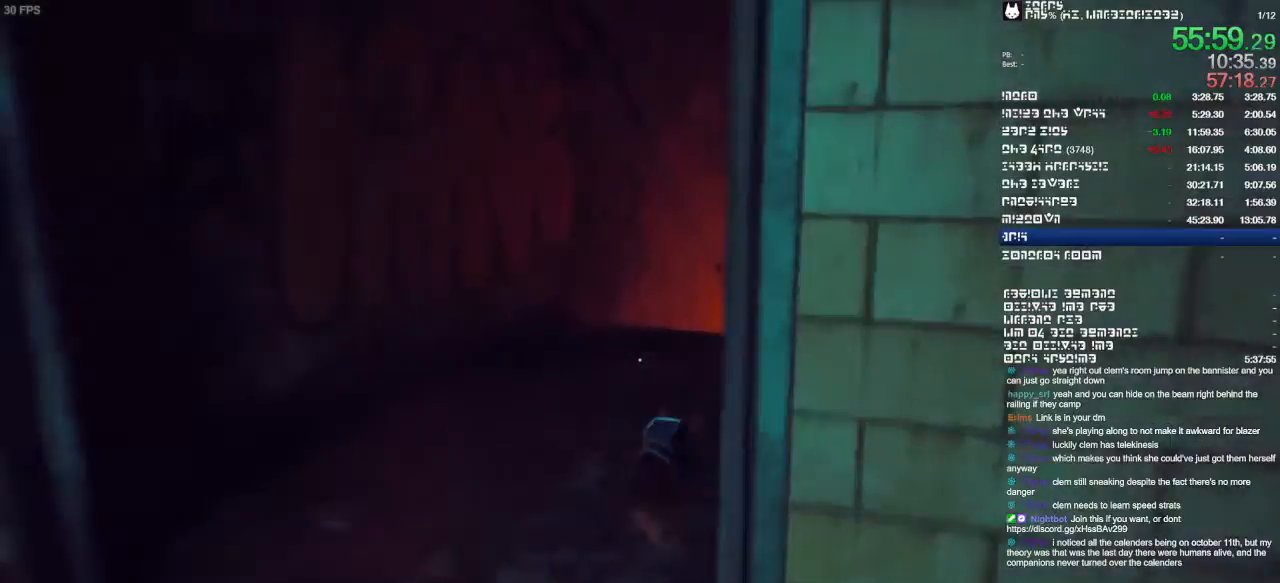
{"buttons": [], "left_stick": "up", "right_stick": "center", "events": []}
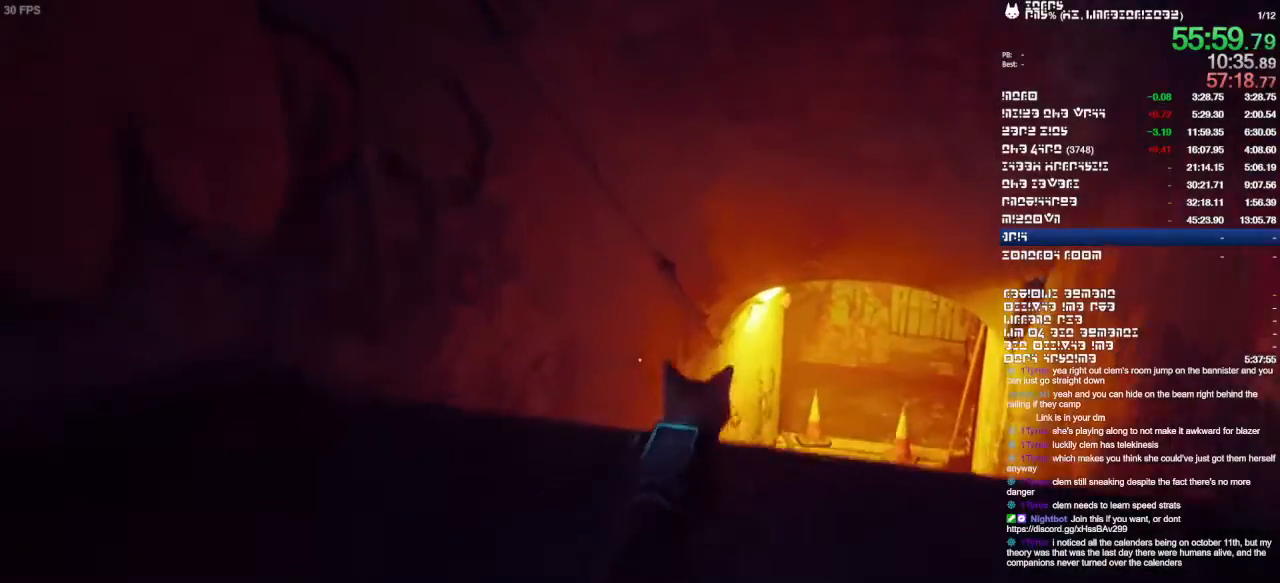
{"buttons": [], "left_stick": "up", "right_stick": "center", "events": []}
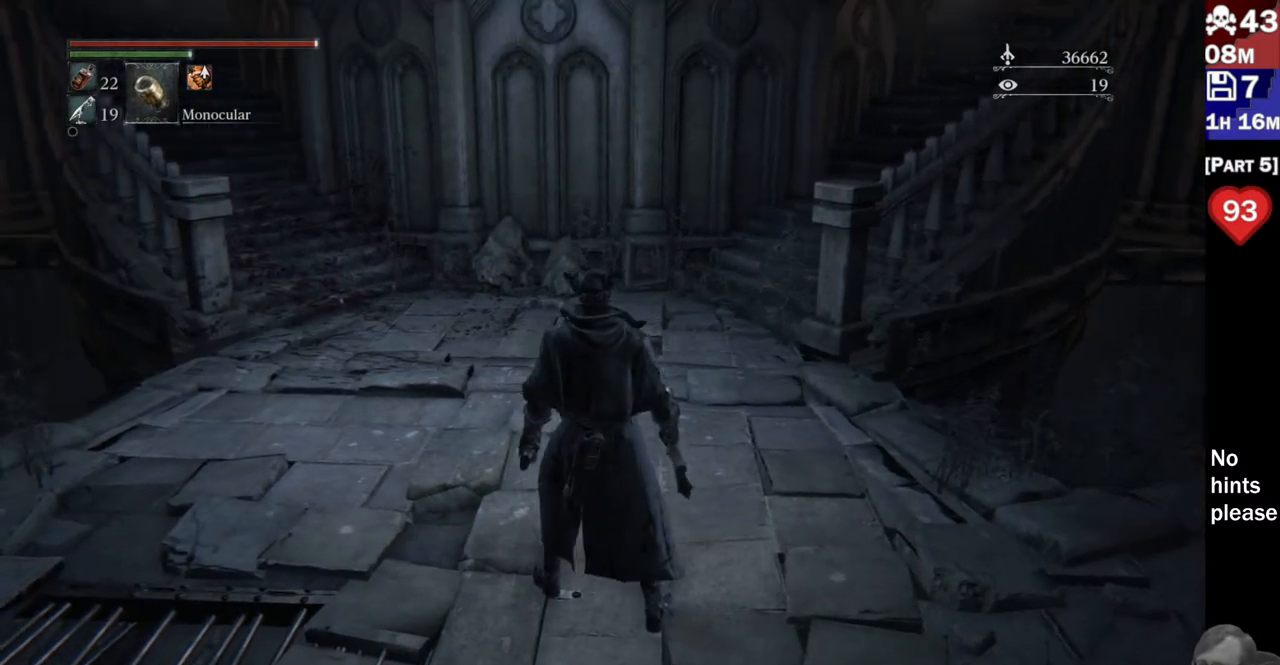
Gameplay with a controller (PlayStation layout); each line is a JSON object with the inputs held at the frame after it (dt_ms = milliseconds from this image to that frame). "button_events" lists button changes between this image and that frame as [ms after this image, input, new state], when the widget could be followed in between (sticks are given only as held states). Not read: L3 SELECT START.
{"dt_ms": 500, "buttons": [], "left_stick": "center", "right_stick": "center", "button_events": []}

→ **AIM OF THE TASK**
Omit the pictures and reproduce the remaining material above exactly.

→ **ANSWER TO THIS PROBLEM**
{"buttons": [], "left_stick": "up", "right_stick": "center", "events": []}
{"buttons": [], "left_stick": "up", "right_stick": "center", "events": []}
Gameplay with a controller (PlayStation layout); each line is a JSON object with the inputs held at the frame after it (dt_ms = milliseconds from this image to that frame). "button_events" lists button changes between this image and that frame as [ms after this image, input, new state], when the widget could be followed in between (sticks are given only as held states). Not read: L3 SELECT START.
{"dt_ms": 500, "buttons": [], "left_stick": "center", "right_stick": "center", "button_events": []}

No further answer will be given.